Monday, March 24, 2008

About Landscpe and Hollywood

Two important events have happened since the last time I wrote,

I started a new job as a landscape architect (which is my original profession) and I saw the much debated movie “No county for old men”. Those two events made me think about the concept of reality and its representation, one of my favorite topics.

Landscape architecture is a funny profession; it’s always bouncing between the boundary of art and design, and can’t really decide what it is, but one thing is for sure, landscape architecture is always related to the local culture. You can see an advertise from some other country and find it persuasive enough to go out and purchase the product, you can play a video game in a different language than your mother tongue and still feel the agency, but most probably you wouldn’t want your private garden to be absolutely different from what you are used to in your immediate surroundings. If you’re one of these people that think a traditional Japanese garden will suit your modern house like a glove to a hand, think about the number of adjustments that you’ll want and need to make in the “traditional garden”. All this is said to indicate that gardens are a major cultural representative. Since I started working I had the chance to see, experience and create cultural features which are not originally mine. I started to realize that I have a serious cultural problem. I noticed that designs which looked exaggerated to me are pretty common in New England, while on the other hand, simple and modern design which I would consider desirable design will look pail and dull to my bosses.
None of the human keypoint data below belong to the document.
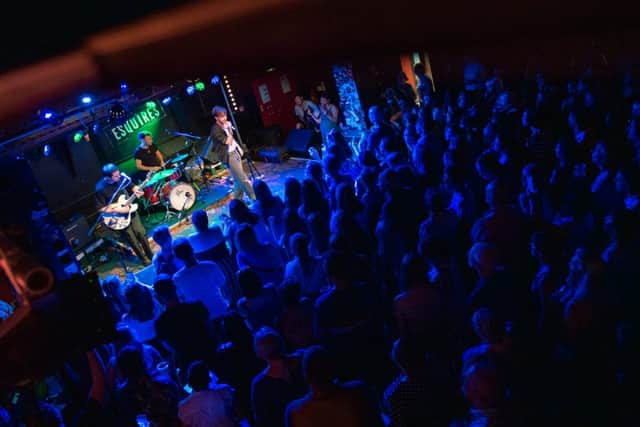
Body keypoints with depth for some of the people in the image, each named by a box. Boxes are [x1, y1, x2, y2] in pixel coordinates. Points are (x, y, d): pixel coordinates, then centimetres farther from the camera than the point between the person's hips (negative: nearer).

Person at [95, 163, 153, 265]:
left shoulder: (122, 178, -12)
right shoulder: (100, 189, -25)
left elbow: (132, 186, 7)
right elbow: (101, 209, -19)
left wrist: (136, 191, -15)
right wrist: (118, 210, -24)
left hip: (129, 210, 4)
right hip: (117, 217, -4)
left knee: (141, 233, 9)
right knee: (132, 239, 6)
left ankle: (150, 255, 30)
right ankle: (144, 259, 26)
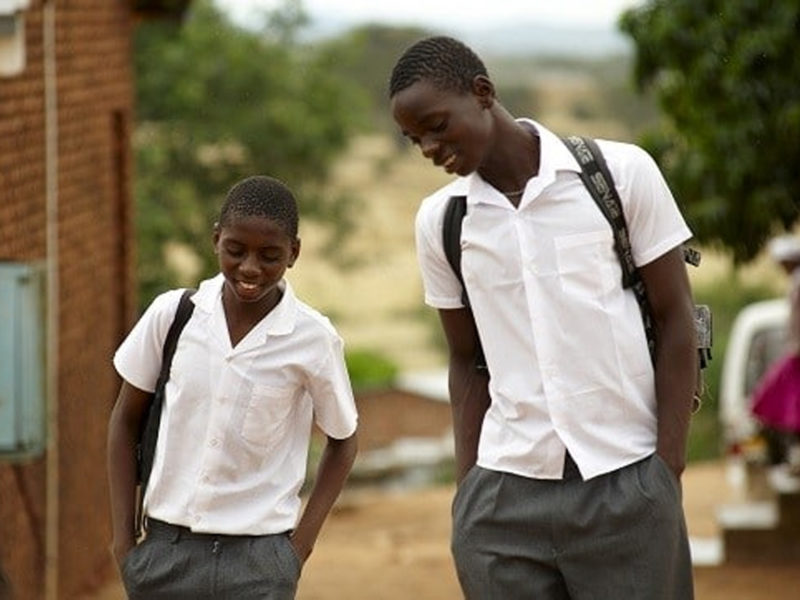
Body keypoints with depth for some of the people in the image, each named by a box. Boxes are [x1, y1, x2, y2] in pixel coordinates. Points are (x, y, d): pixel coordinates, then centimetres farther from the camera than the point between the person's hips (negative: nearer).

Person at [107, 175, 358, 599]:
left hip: (257, 561, -2)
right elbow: (125, 420, 9)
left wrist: (303, 540, -1)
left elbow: (342, 440, 8)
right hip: (166, 549, 2)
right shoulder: (172, 315, -3)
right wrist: (122, 537, 5)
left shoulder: (312, 340, -7)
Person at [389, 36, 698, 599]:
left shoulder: (622, 173, -3)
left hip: (627, 483, -3)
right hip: (504, 494, 3)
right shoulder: (440, 220, 7)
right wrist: (467, 487, 7)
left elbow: (677, 321, 0)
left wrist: (668, 469, -4)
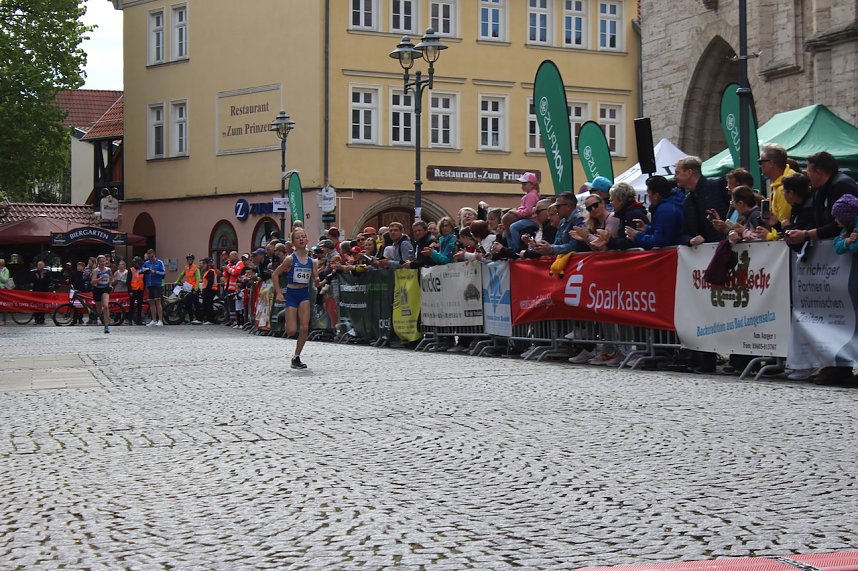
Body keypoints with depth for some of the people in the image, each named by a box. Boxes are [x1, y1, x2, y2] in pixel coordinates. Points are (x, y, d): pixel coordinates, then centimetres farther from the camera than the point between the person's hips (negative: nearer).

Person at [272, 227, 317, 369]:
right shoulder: (290, 259, -6)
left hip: (305, 294, 3)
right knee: (291, 331, -8)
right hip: (291, 294, -3)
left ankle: (296, 357, 6)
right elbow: (275, 274, 0)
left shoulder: (311, 261, 4)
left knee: (304, 328, -8)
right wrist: (278, 293, -5)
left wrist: (317, 279, -13)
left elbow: (315, 280, 11)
I’m trying to make the design as simple as possible; my bosses try to decorate it.

And then I noticed a very strange thing- American landscape design is exactly the same as its images, as its representation. It might sound strange, one can say: why won’t it be the same as the image?”, “WYSIWYG(what you see is what you get)”, but, if you’ll think about it, in the modern world you get used to NOT getting what you see: Eifel tower is much lower than its image in the pictures, the image on the readymade food boxes wishes to be close to the picture, and most of the show business people don’t look so pretty in real life. You get used to these small disappointments, or in other words, most of the time the representation of realty is much better than reality itself.
As a “devoted” landscape architecture student, I used to spend a lot of time looking through books that contained color pictures of gardens and landscape design. These books usually came from the United State, England or Western Europe; the pictures always describe a late spring garden full of green lush vegetation, brightly colored flowers and soft sun light. Since I used to having lived in a country that has two short months of spring, hot summers and 310 days of very bright sun light, these pictures always looked a little bit fictitious to me. Plus, because these are almost the only source of images for landscape design as well as inspiration, they became a cliché. There were too many images of the same thing. The gap between my familiar reality and the overflow of these representations made me think that this photo-reality in not real.



Let’s go back to my job- when I started working I didn’t expect to actually be part of a design group that creates these cliché’s, but apparently, the images that looked unreal to me when I lived in Israel are the very vivid reality for the people of new England, and the Americans tend to nurture that representation of reality because the majority of our clients want us to create what I term as cliché’s.

Now I’ll try to connect it to “No country for old men”. Well “no country…” deals with the meaningless of events and death, but I don’t want to speak about this, I want to speak about the movie’s set- about the landscape.
“No country…” takes place in Texas in the late 80’s. My husband used to live in Texas in the late 80’s, so I asked him if Texas really looks like the movie, and he said:”yap, it does.”
Well, that made me have even stranger thoughts about this movie. It was said before that Hollywood creates representations that turn to be elegantly reality due to the power of the medium. When we talk about movies that has a very specific setscape, the imaginary reality of the movie’s plot, projects on the scape itself and the fictional part of the movie becomes the reality of the landscape. “No county…” shows unreasonable violent, not in the sense of “too much”, but in that it has no reason, the violence in the movie has no cause. It makes the movie a bit surreal, it made me feel as if the movie is a fictional one. But the movie has a real time and place, which are very real, and as I came to know, a very good representation of Texas in the 80’s. These two dimensions of reality create confusion between the real and the fictional, or in other, an uncertainty between the depths of fiction.









Since we arrived in the USA, suburbia and mustached Americans tend to freak the hell out of me.
I blame it on Hollywood and landscape architecture books.